# To do:
The lines below starting at the line containing "vfov_deg: 54.0" and ending at the line containing "focal_mm: 6.1" are to be repeated exactly, with both ends kept and nothing else added.

Dataset entries
•••

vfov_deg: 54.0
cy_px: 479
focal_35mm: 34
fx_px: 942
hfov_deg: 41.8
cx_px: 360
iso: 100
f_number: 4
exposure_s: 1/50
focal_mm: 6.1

•••

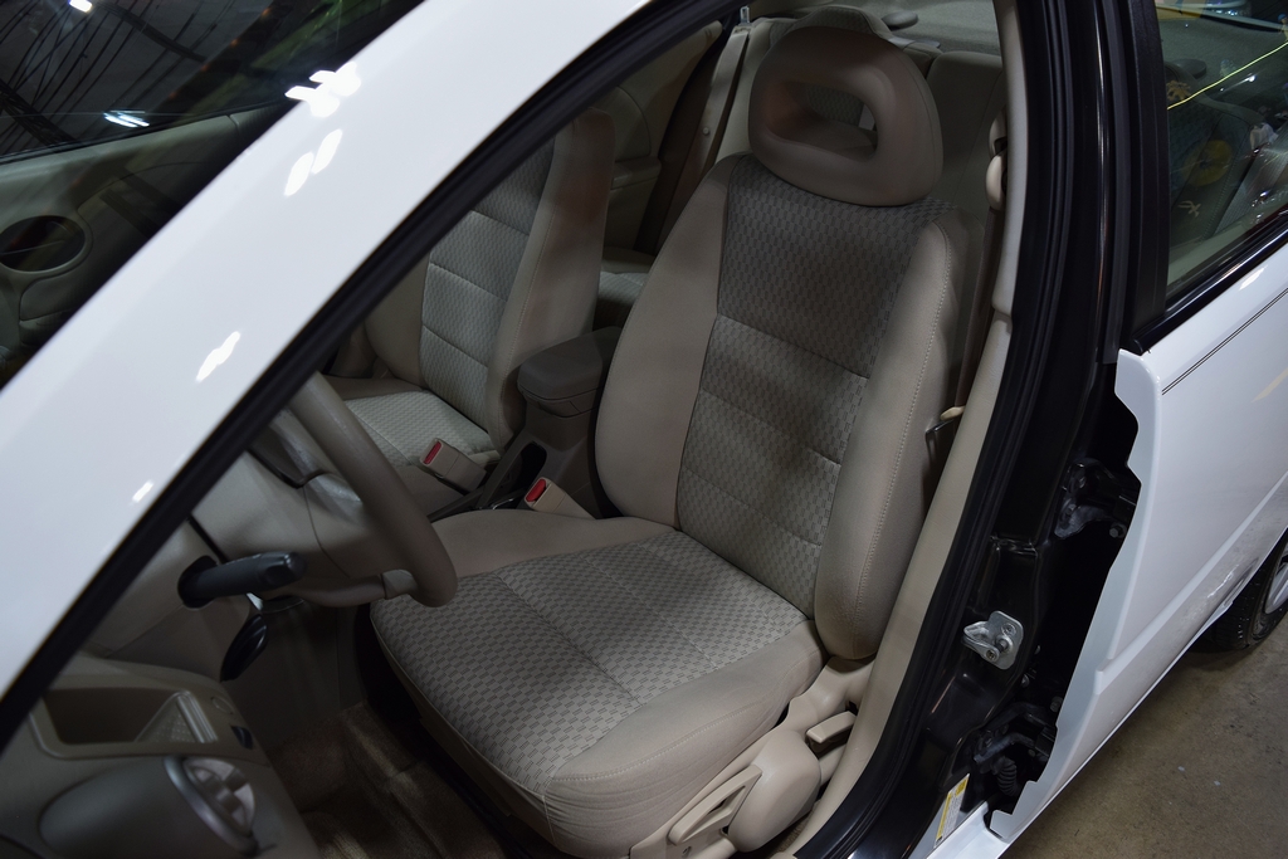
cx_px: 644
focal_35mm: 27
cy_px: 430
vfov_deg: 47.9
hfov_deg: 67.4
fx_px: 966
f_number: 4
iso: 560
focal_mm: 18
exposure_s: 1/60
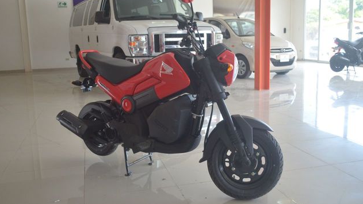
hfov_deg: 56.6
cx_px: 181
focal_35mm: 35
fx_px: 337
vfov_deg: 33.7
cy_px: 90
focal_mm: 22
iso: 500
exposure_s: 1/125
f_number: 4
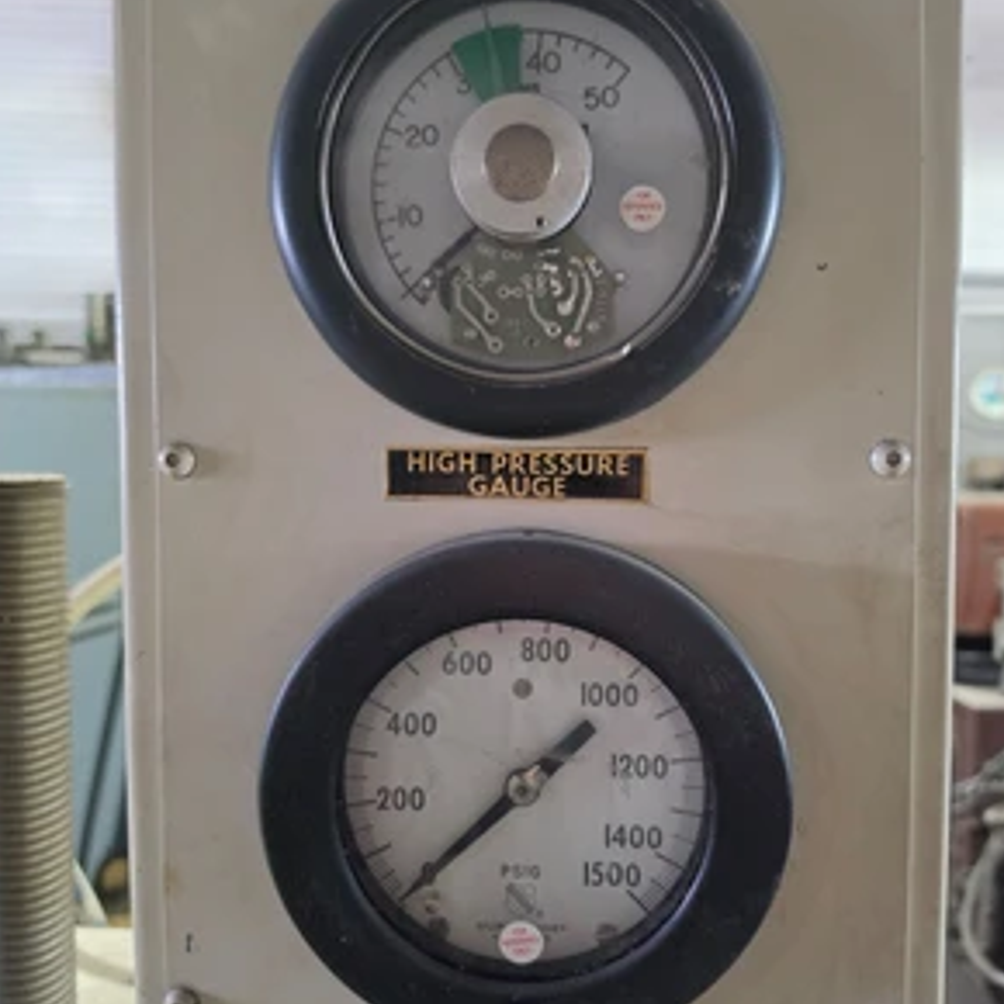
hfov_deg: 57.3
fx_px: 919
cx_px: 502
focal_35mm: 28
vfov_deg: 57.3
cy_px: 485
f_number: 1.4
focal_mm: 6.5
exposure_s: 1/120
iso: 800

•••

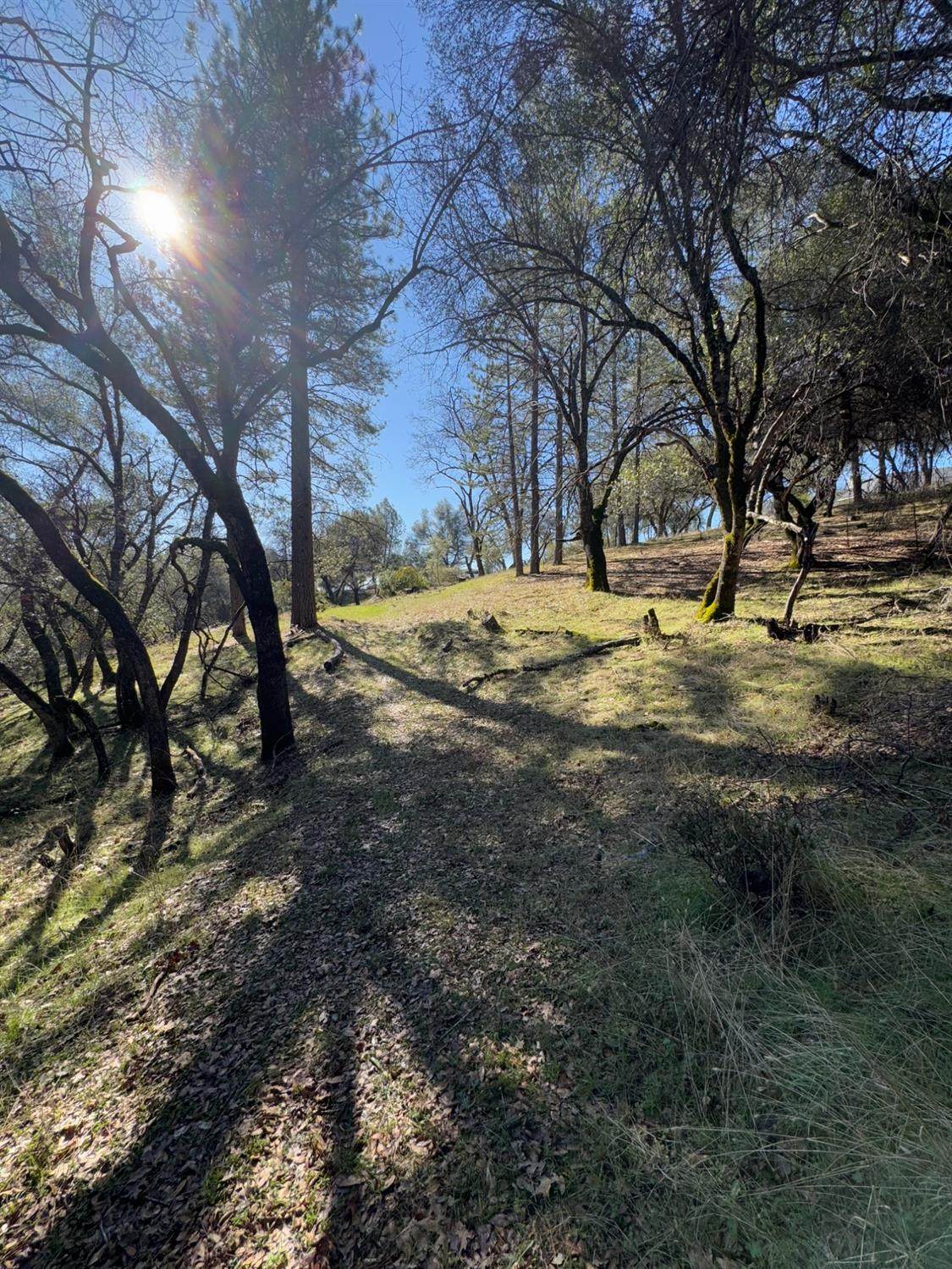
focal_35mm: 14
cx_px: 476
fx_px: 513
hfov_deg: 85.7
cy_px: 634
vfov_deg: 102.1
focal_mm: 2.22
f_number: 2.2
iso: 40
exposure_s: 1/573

•••

# Exercise answer:
vfov_deg: 54.0
cy_px: 479
focal_35mm: 34
fx_px: 942
hfov_deg: 41.8
cx_px: 360
iso: 100
f_number: 4
exposure_s: 1/50
focal_mm: 6.1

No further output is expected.